TopN主播统计案例。
前面的Spark的RDD持久化章节中,我们已经实现了TopN主播统计案例。计算每个大区当天金币收入TopN的主播,之前我们使用spark中的transformation算子去计算,实现起来还是比较麻烦的,代码量相对来说比较多,下面我们就使用咱们刚学习的Spark sql去实现一下,你会发现,使用sql之后确实简单多了。
回顾以下我们的两份原始数据,数据都是json格式的:
使用Spark sql具体实现步骤如下:
SQL如下:
select
t4.area,
concat_ws(',',collect_list(t4.topn)) as topn_list
from(
select
t3.area,concat(t3.uid,':',cast(t3.gold_sum_all as int)) as topn
from(
select
t2.uid,t2.area,t2.gold_sum_all,row_number() over (partition by area order by gold_sum_all desc) as num
from(
select
t1.uid,max(t1.area) as area,sum(t1.gold_sum) as gold_sum_all
from(
select
vi.uid,vi.vid,vi.area,gr.gold_sum
from
video_info as vi
join
(select
vid,sum(gold) as gold_sum
from
gift_record
group by vid
)as gr
on vi.vid = gr.vid
) as t1
group by t1.uid
) as t2
)as t3
where t3.num <=3
) as t4
group by t4.area
1).scala代码实现如下:
package com.simoniu.scalademo.sql
import org.apache.spark.SparkConf
import org.apache.spark.sql.SparkSession
/**
* 需求:计算TopN主播
* 1:直接使用sparkSession中的load方式加载json数据
* 2:对这两份数据注册临时表
* 3:执行sql计算TopN主播
* 4:使用foreach将结果打印到控制台
* Created by simoniu
*/
object TopNAnchorScalaDemo {
def main(args: Array[String]): Unit = {
val conf = new SparkConf()
.setMaster("local")
//创建SparkSession对象,里面包含SparkContext和SqlContext
val sparkSession = SparkSession.builder()

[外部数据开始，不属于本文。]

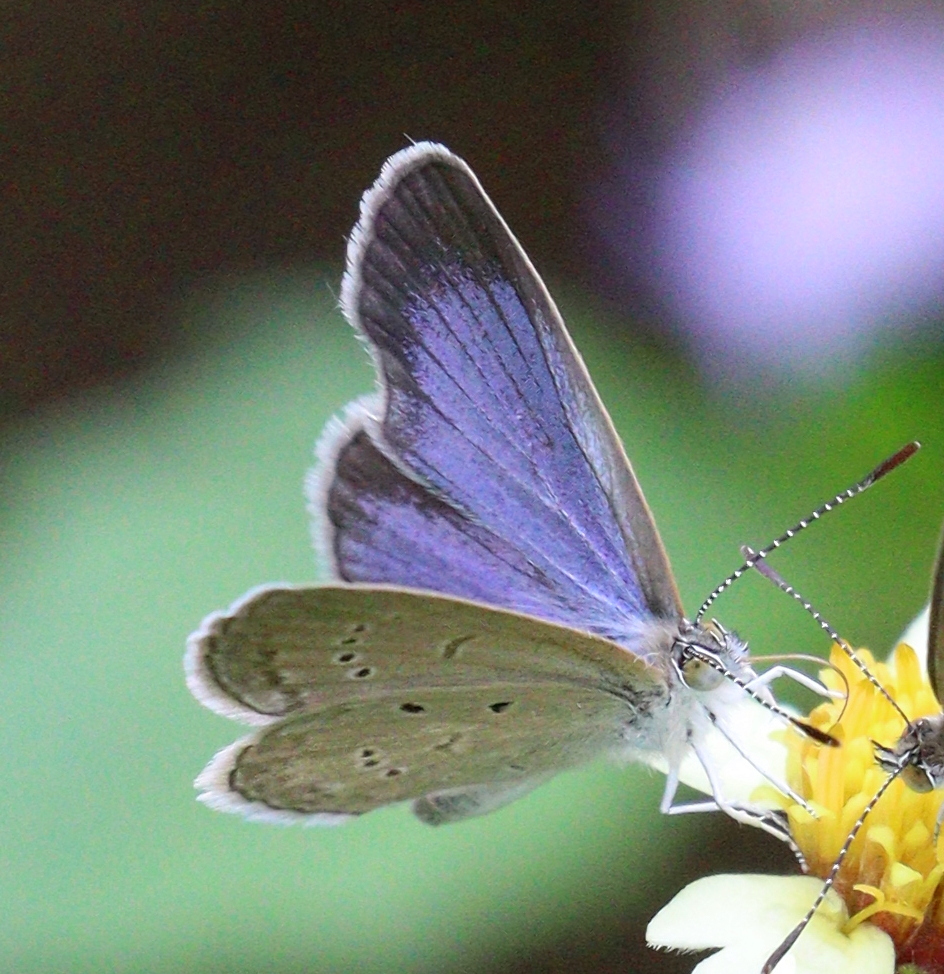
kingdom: Animalia
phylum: Arthropoda
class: Insecta
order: Lepidoptera
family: Lycaenidae
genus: Zizina
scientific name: Zizina otis
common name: Lesser grass blue
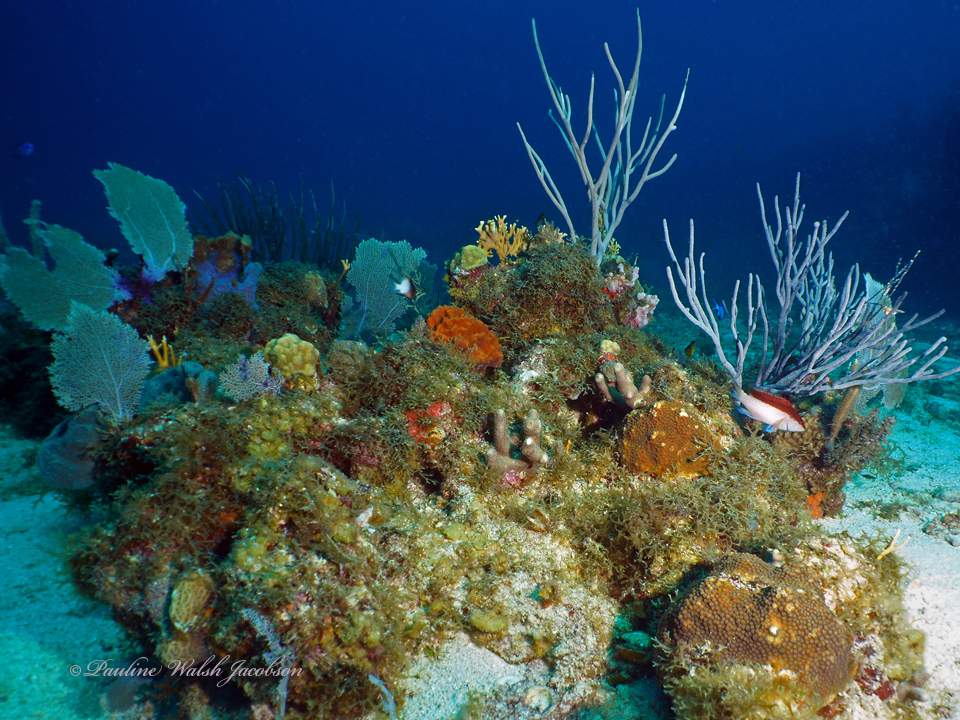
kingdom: Animalia
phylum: Chordata
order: Perciformes
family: Serranidae
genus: Cephalopholis
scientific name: Cephalopholis fulva
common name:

.appName("LoadAndSaveOpScala")
.config(conf)
.getOrCreate()
//1:直接使用sparkSession中的load方式加载json数据
val videoInfoDf = sparkSession.read.json("D:\\uploadFiles\\video_info.log")
val giftRecordDf = sparkSession.read.json("D:\\uploadFiles\\gift_record.log")
//2:对这两份数据注册临时表
videoInfoDf.createOrReplaceTempView("video_info")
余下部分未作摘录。